Approach to effectively apply Agile to a Data(ETL) Project
Current state: Business Requirements document(BRD) is being created for Data Project(ETL), and we know there are around 20 KPIs to be created in PowerBI as an outcome post ETL.
Ask is as below:
- We need to breakdown the requirements in BRD into Epics, Features, User Stories
- Apply Agile methodology for successful Implementation
My thoughts of First ask.
Can you please advise, if you think there could be a better approach from your experience.
- Group similar KPIs and call this an Epic, lets say we end up having 2 Epics for delivering 20 KPIs
- Each KPI will be a unique Feature under each Epic
- Each Feature can then have User Stories required to fulfill the Feature(KPI)
My thoughts of Second ask.
Can you please advise, if you think there could be a better approach from your experience.
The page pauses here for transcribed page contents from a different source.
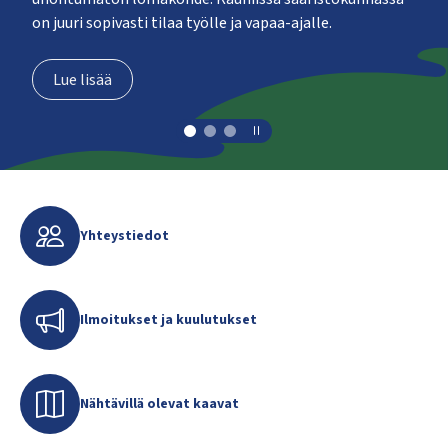
kosketus-
on juuri sopivasti tilaa työlle ja vapaa-ajalle.
ja
pyyhkäisyliikkeitä.
Lue lisää
Pysäytä-käynnistä
Yhteystiedot
Ilmoitukset ja kuulutukset
Nähtävillä olevat kaavat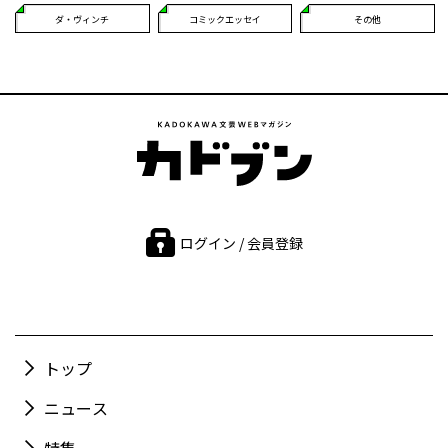
ダ・ヴィンチ
コミックエッセイ
その他
ログイン / 会員登録
トップ
ニュース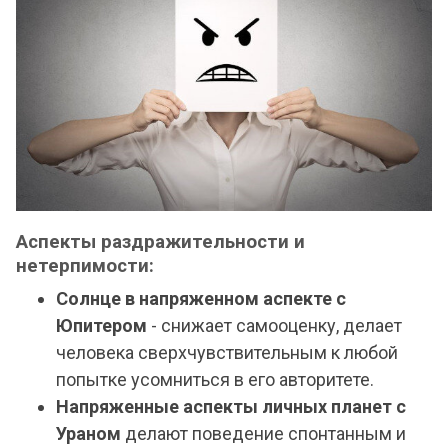
Аспекты раздражительности и
нетерпимости:
Солнце в напряженном аспекте с
Юпитером
- снижает самооценку, делает
человека сверхчувствительным к любой
попытке усомниться в его авторитете.
Напряженные аспекты личных планет с
Ураном
делают поведение спонтанным и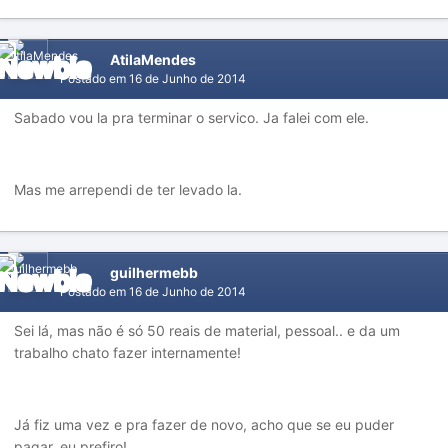
AtilaMendes
Postado em
16 de Junho de 2014
Sabado vou la pra terminar o servico. Ja falei com ele.
Mas me arrependi de ter levado la.
guilhermebb
Postado em
16 de Junho de 2014
Sei lá, mas não é só 50 reais de material, pessoal.. e da um
trabalho chato fazer internamente!
Já fiz uma vez e pra fazer de novo, acho que se eu puder
pagar, eu prefiro!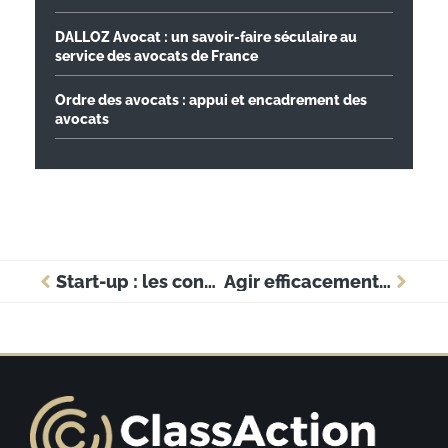
DALLOZ Avocat : un savoir-faire séculaire au
service des avocats de France
Ordre des avocats : appui et encadrement des
avocats
Start-up : les conseils juridiques essentiels d’un avocat pour bien démarrer en Suisse
Agir efficacement contre la concurrence déloyale : stratégies juridiques pour protéger votre entreprise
Apply Scrum as the Agile practice.
-
The Product Owner to create one Functional User Story under each Feature to achieve the KPI finally required into the Dashboard
- For accomplishing ETL activities and to develop the KPI into the Dashboard, Developers in the Scrum Team to create multiple Technical/Spike User Stories.
This process to repeat for each User Story and Feature.
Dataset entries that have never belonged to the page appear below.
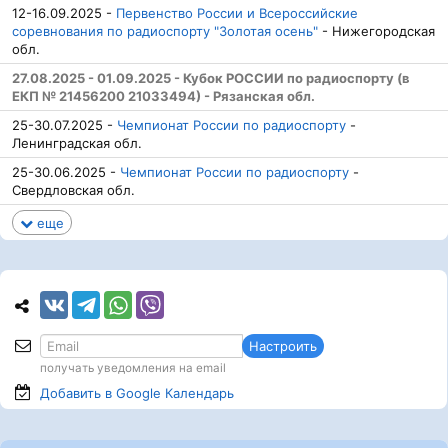
12-16.09.2025 -
Первенство России и Всероссийские
соревнования по радиоспорту "Золотая осень"
- Нижегородская
обл.
27.08.2025 - 01.09.2025 - Кубок РОССИИ по радиоспорту (в
ЕКП № 21456200 21033494) - Рязанская обл.
25-30.07.2025 -
Чемпионат России по радиоспорту
-
Ленинградская обл.
25-30.06.2025 -
Чемпионат России по радиоспорту
-
Свердловская обл.
еще
Настроить
получать уведомления на email
Добавить в Google
Календарь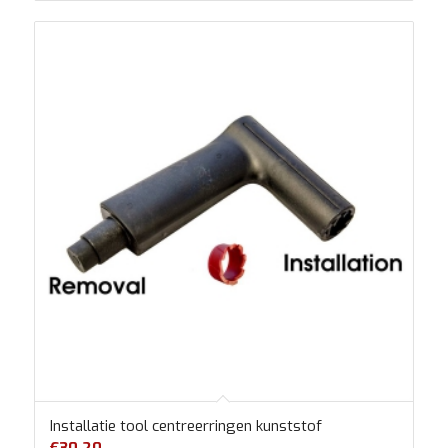
Installatie tool centreerringen kunststof
€
30.20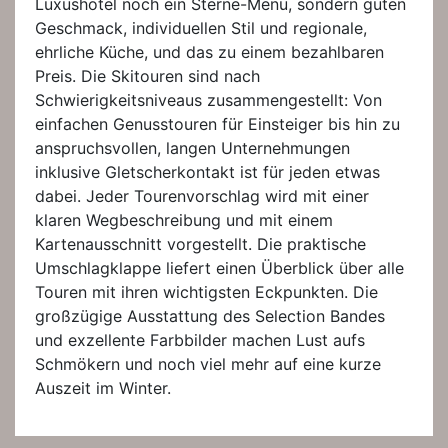
Luxushotel noch ein Sterne-Menü, sondern guten
Geschmack, individuellen Stil und regionale,
ehrliche Küche, und das zu einem bezahlbaren
Preis. Die Skitouren sind nach
Schwierigkeitsniveaus zusammengestellt: Von
einfachen Genusstouren für Einsteiger bis hin zu
anspruchsvollen, langen Unternehmungen
inklusive Gletscherkontakt ist für jeden etwas
dabei. Jeder Tourenvorschlag wird mit einer
klaren Wegbeschreibung und mit einem
Kartenausschnitt vorgestellt. Die praktische
Umschlagklappe liefert einen Überblick über alle
Touren mit ihren wichtigsten Eckpunkten. Die
großzügige Ausstattung des Selection Bandes
und exzellente Farbbilder machen Lust aufs
Schmökern und noch viel mehr auf eine kurze
Auszeit im Winter.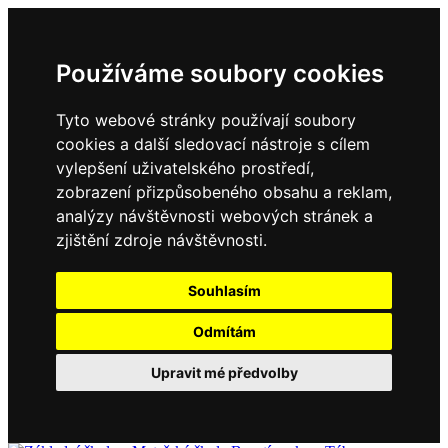
Používáme soubory cookies
Tyto webové stránky používají soubory
cookies a další sledovací nástroje s cílem
vylepšení uživatelského prostředí,
zobrazení přizpůsobeného obsahu a reklam,
analýzy návštěvnosti webových stránek a
zjištění zdroje návštěvnosti.
Souhlasím
Odmítám
Upravit mé předvolby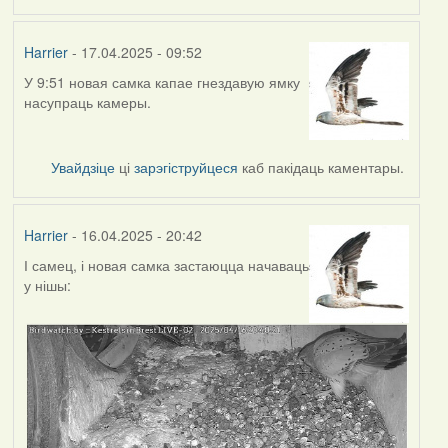
Harrier
- 17.04.2025 - 09:52
У 9:51 новая самка капае гнездавую ямку
насупраць камеры.
Увайдзіце
ці
зарэгіструйцеся
каб пакідаць каментары.
Harrier
- 16.04.2025 - 20:42
І самец, і новая самка застаюцца начаваць
у нішы: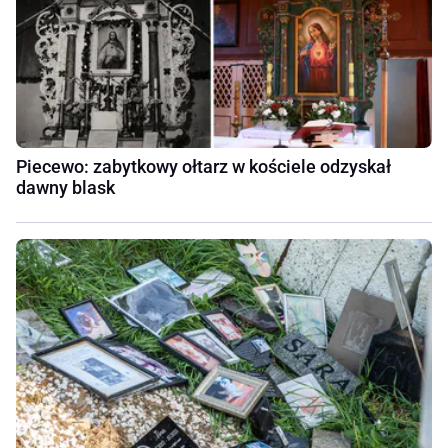
Piecewo: zabytkowy ołtarz w kościele odzyskał
dawny blask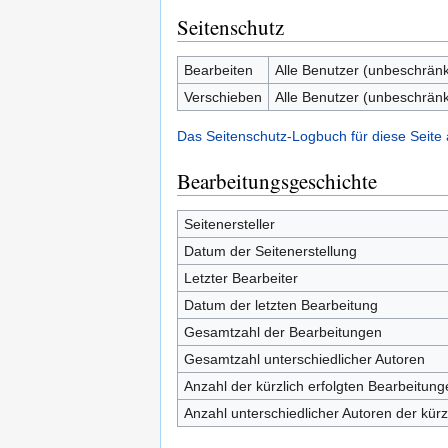
Seitenschutz
Bearbeiten
Alle Benutzer (unbeschränk
Verschieben
Alle Benutzer (unbeschränk
Das Seitenschutz-Logbuch für diese Seite
Bearbeitungsgeschichte
Seitenersteller
Datum der Seitenerstellung
Letzter Bearbeiter
Datum der letzten Bearbeitung
Gesamtzahl der Bearbeitungen
Gesamtzahl unterschiedlicher Autoren
Anzahl der kürzlich erfolgten Bearbeitung
Anzahl unterschiedlicher Autoren der kürz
Sprint Goal: Scrum Team will collaborate and discuss what would we want to achieve in each sprint and decide.
Sprint Outcome need not be a completed KPI in the dashboard but, rather it depends on what the team wanted to achieve in the sprint keeping the larger goal in mind. However, the team should try to bring out give some value in each sprint by giving shape and meat to each KPI progressively.
Please let me know your thoughts and any of your perception will definitely help.
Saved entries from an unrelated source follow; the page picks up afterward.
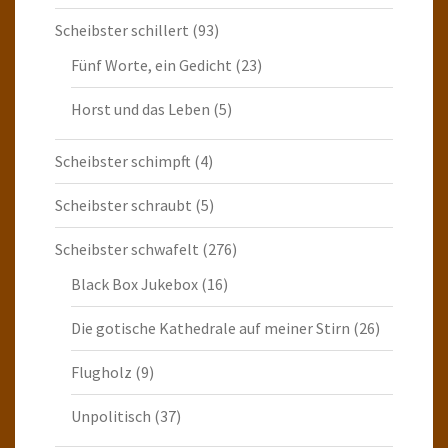
Scheibster schillert
(93)
Fünf Worte, ein Gedicht
(23)
Horst und das Leben
(5)
Scheibster schimpft
(4)
Scheibster schraubt
(5)
Scheibster schwafelt
(276)
Black Box Jukebox
(16)
Die gotische Kathedrale auf meiner Stirn
(26)
Flugholz
(9)
Unpolitisch
(37)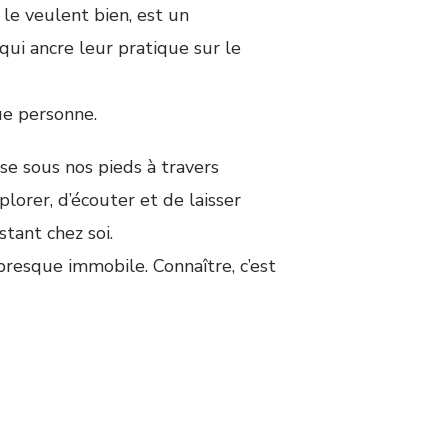
 le veulent bien, est un
qui ancre leur pratique sur le
ue personne.
se sous nos pieds à travers
lorer, d’écouter et de laisser
stant chez soi.
presque immobile. Connaître, c’est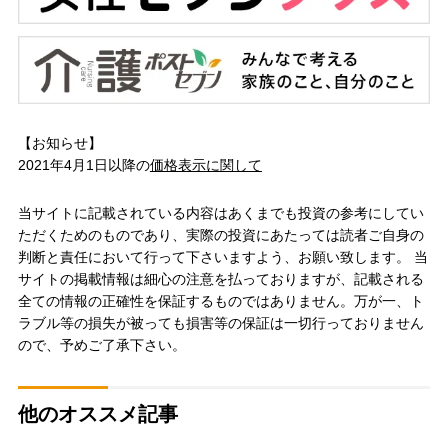
【お知らせ】
2021年4月1日以降の
価格表示に関して
当サイトに記載されている内容はあくまでも投資の参考にしてい
ただくためのものであり、実際の投資にあたっては読者ご自身の
判断と責任において行って下さいますよう、お願い致します。 当
サイトの掲載情報は細心の注意を払っておりますが、記載される
全ての情報の正確性を保証するものではありません。万が一、ト
ラブル等の損失が被っても損害等の保証は一切行っておりません
ので、予めご了承下さい。
他のオススメ記事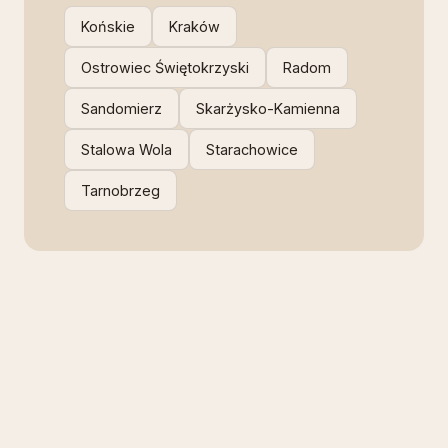
Końskie
Kraków
Ostrowiec Świętokrzyski
Radom
Sandomierz
Skarżysko-Kamienna
Stalowa Wola
Starachowice
Tarnobrzeg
- We need to breakdown the requirements in BRD into Epics, Features, User Stories
- Apply Agile methodology for successful Implementation
If requirements are understood well enough to capture them in a BRD for breakdown and implementation, what agility is needed? It doesn't sound as though you have much need for backlogs, validation, or emergence.
My opinion is that if you do your suggested solution to ask #2, you won't need your solution to ask #1. It would be wasted effort to break things down into BRDs, etc if the team is going to do their own work. What you are describing is a method of refining the work. In my experience, you might be better off to let the teams take a portion of the work and start building it in a Sprint rather than use entire Sprints to perform spikes to investigate. Start building something, discover work as you go and adapt. Deliver increments of value so that you can get stakeholder feedback and adjust as you go. That is where Scrum is most valuable.
The way you have explained it, you aren't using the Scrum framework as it is intended. You are trying to fit some old project management practices (BRDs, requirements, time lines, etc) into something where you are using some Scrum terminology. And it isn't exactly agile either because you haven't described how you will be using new information gathered during your work to adapt your work and deliverables.